2 court to draw the reasonable inference that the defendant is liable for the misconduct alleged.” Iqbal, 556 U.S. at 678 (citing Twombly, 550 U.S. at 556). The Court must accept all well- pleaded factual allegations as true, but need not “accept as true a legal conclusion couched as a factual allegation.” Twombly, 550 U.S. at 555 (quoting Papasan v. Allain, 478 U.S. 265, 286

(1986)). Although a complaint need not contain “detailed factual allegations,” it must provide “more than an unadorned, the-defendant-unlawfully-harmed-me accusation.” Iqbal, 556 U.S. at 678 (citing Twombly, 550 U.S. at 555). A pleading that offers “labels and conclusions” or “a formulaic recitation of the elements of a cause of action will not do.” Twombly, 550 U.S. at 555. Nor does a complaint suffice if it tenders “naked assertion[s]” devoid of “further factual enhancement.” Id. at 557. The complaint must “give the defendant fair notice of what the . . . claim is and the grounds upon which it rests.” Erickson, 551 U.S. at 93 (citations omitted). B. Plaintiff’s Complaint Mr. Jones’s complaint is difficult to decipher. As such, the Court quotes his factual allegations, in part, verbatim. The complaint alleges:

31. On September 5, 2024 two bailiffs officers from HAMILTON COUNTY MUNICIPAL CRIMINAL COURT, STATE OF OHIO knocked on the door of 3548 Larkspur Avenue, Cincinnati, Ohio and affiant answered the door and the bailiffs stated the affiant and anyone in the home had to leave.

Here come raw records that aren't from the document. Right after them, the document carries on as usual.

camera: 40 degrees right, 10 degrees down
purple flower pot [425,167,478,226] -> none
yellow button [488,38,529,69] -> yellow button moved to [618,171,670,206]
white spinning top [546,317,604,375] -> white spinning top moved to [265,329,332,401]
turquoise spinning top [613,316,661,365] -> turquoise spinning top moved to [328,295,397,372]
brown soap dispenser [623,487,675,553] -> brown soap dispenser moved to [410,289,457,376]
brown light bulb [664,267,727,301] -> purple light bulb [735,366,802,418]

32. Affiant then asked under what authority and the bailiff stated he has an order from a judge and affiant stated he has not receive any order from a court stating that affiant had to leave and the bailiff pointed to a peace of paper in his hand and said that this is a judges order but never gave affiant the any papers.

33. Affiant ask bailiff if he had a judges order with an affidavit attached which is a requirement affiant stated the bailiff just stated he has a judges order.

34. Affiant then stated without receiving a judges order with an affidavit attach stating what and who is to be seize I, affiant would not leave.

3 35. Bailiff never gave affiant any order but then made a phone call to the local police.

36. Officer JEFF BUTLER with badge number P282 then showed up and explain to affiant that if affiant did not leave you will be arrested.

37. Affiant then showed Officer JEFF BUTLER with badge number P282 a writ of habeas and 1983 complaint between the Judge and affiant and Officer JEFF BUTLER with badge number P282 then stated that the documents do not matter because the bailiff has a judges (sic) order.

38. Affiant then explain to Officer JEFF BUTLER with badge number P282 affiant has not receive an order from a judge and the bailiff pointed at papers in his hand again.

39. Officer JEFF BUTLER with badge number P282 then stated that affiant had to leave are (sic) be arrested and I, affiant stated without receiving an order from a judge with an attach affidavit which required by law, I affiant would not leave.

40. then officer JEFF BUTLER badge number P282 arrested affiant and kidnap affiant without a warrant signed by a judge with an affidavit attached on September 5, 2024, nor is there any evidence to the contrary.

41. This was and is a (sic) injury to affiant.

42. All codes, rules and regulations are for government authorities only not human/creatures in accordance with God’s law.